---------- PAGE EXCERPT
Photo via Mohan Nannapaneni/Pexels

The push for an assault weapons ban in Rhode Island may be one step closer to becoming a reality. Both State Rep. Jason Knight (D-Dist. 67) and State Sen. Joshua Miller (D-Dist. 28) has introduced legislation in their respective chambers to achieve this goal.


“Gun violence is a public health epidemic. We can and must do more to combat this scourge of violence,” Knight said Tuesday. “While I’m proud of the steps we have taken in the last few years in the General Assembly, we still have not banned high-powered weapons like AR-15s from Rhode Island. These firearms, the preferred weapon of many mass shooters, are powerful killing machines and we need to take steps to get them off our streets and out of our communities.”


The House version of this legislation, H 5300, would “ban the possession, sale, and transfer of assault weapons” if signed into law.


If the bill were to become law, violations would be “punishable by a fine of up to ten thousand dollars ($10,000), or up to ten (10) years imprisonment.”


Knight’s legislation has 41 cosponsors, and Miller’s Senate version of this bill will be introduced in the near future.


Both Miller and Knight have tried to pass this legislation before. Miller referenced those efforts when speaking about the bill Tuesday while making his case.


“We’ve been working on this legislation for years, and over that time we have honed it to ensure that it targets the excessively lethal weapons that have no legitimate purpose in our society,” Miller said. “We’ve done our homework. We’ve listened to every argument from those who don’t want limits on firearms. And in that time, we’ve also stood witness as literally thousands of Americans died in mass shootings carried out with assault weapons. Children in schools. People at celebrations and concerts. Family members and the elderly in the middle of church services. No more excuses for why not. The public deserves better than excuses that continue to allow assault weapons to be readily accessible to nearly anyone who wants to commit murder.”


The bill itself has support from all five of Rhode Island’s statewide elected officials.


Gov. McKee highlighted this policy goal in his State of the State address, saying in that speech, “let’s follow the lead of other states and send a bill to my desk that bans the sale of assault style weapons. I’m ready to sign that bill into law.”


Similar to the three pieces of gun control legislation signed by McKee last year, this bill is in for a hotly-contested debate.


Senate Minority Leader Jessica de la Cruz opposes this bill, saying, “Each year, the General Assembly gets more and more creative about ways to erode our state's Constitutions and the Second Amendment. This law will penalize law-abiding firearm owners. What we need is to enforce the laws already on the books and not allow violent criminals to walk our streets.”


House Minority Leader Michael Chippendale shared a similar sentiment.
--------------------
Continue the article on Rhode Island's proposed assault weapons ban from where it stops.
---------- DATASET
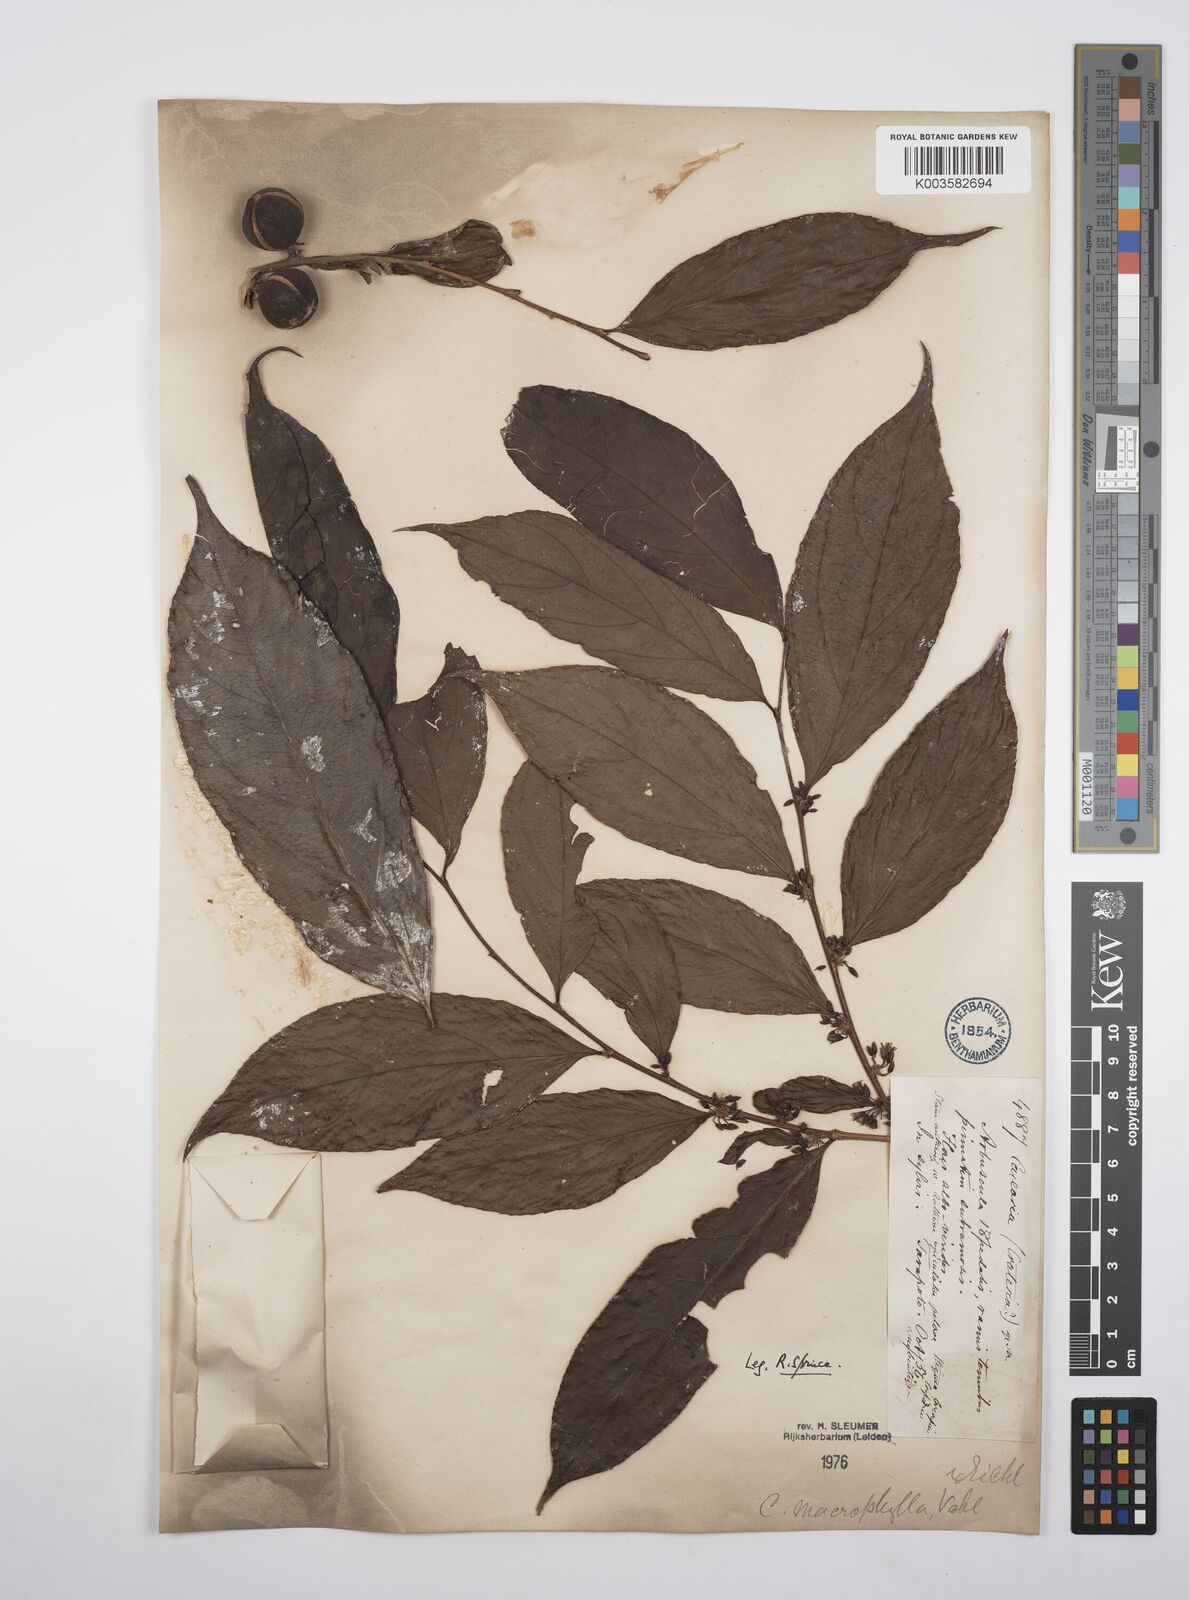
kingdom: Plantae
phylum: Tracheophyta
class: Magnoliopsida
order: Malpighiales
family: Salicaceae
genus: Casearia
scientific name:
--------------------
**RESULT OF THIS TASK**
“The recently introduced legislation called the “Assault Weapons Ban” is one of the most outrageous attacks on our natural and constitutional rights I’ve seen in the RI Legislature,” Chippendale said. “If passed, this bill will make no measurable change in criminal behavior with firearms, but it will make felons out of hundreds of thousands of otherwise law-abiding Rhode Islanders.”


Chippendale also raised concerns about the focus of this legislation.


He said, “The focus of this legislation is not on preventing crime, it’s not on addressing violence, and it does nothing but shred our constitution and expose our taxpayer to millions of dollars in legal fees when it gets overturned in court - as it has been in other courts across the country. The singular focus of this bill is to eliminate private firearm ownership. It is submitted by individuals who have no understanding of, nor appreciation for our Bill of Rights and the reasons why we even have a Bill of Rights.”


In terms of how the House Republican Caucus will vote on the bill, Chippendale added, “The entire House Republican Caucus will be voting against this bill if it comes to a vote – just as we do every other bill that seeks to weaken our republic.”

As with all pieces of legislation, a major part in the process is getting the House and Senate leadership on board.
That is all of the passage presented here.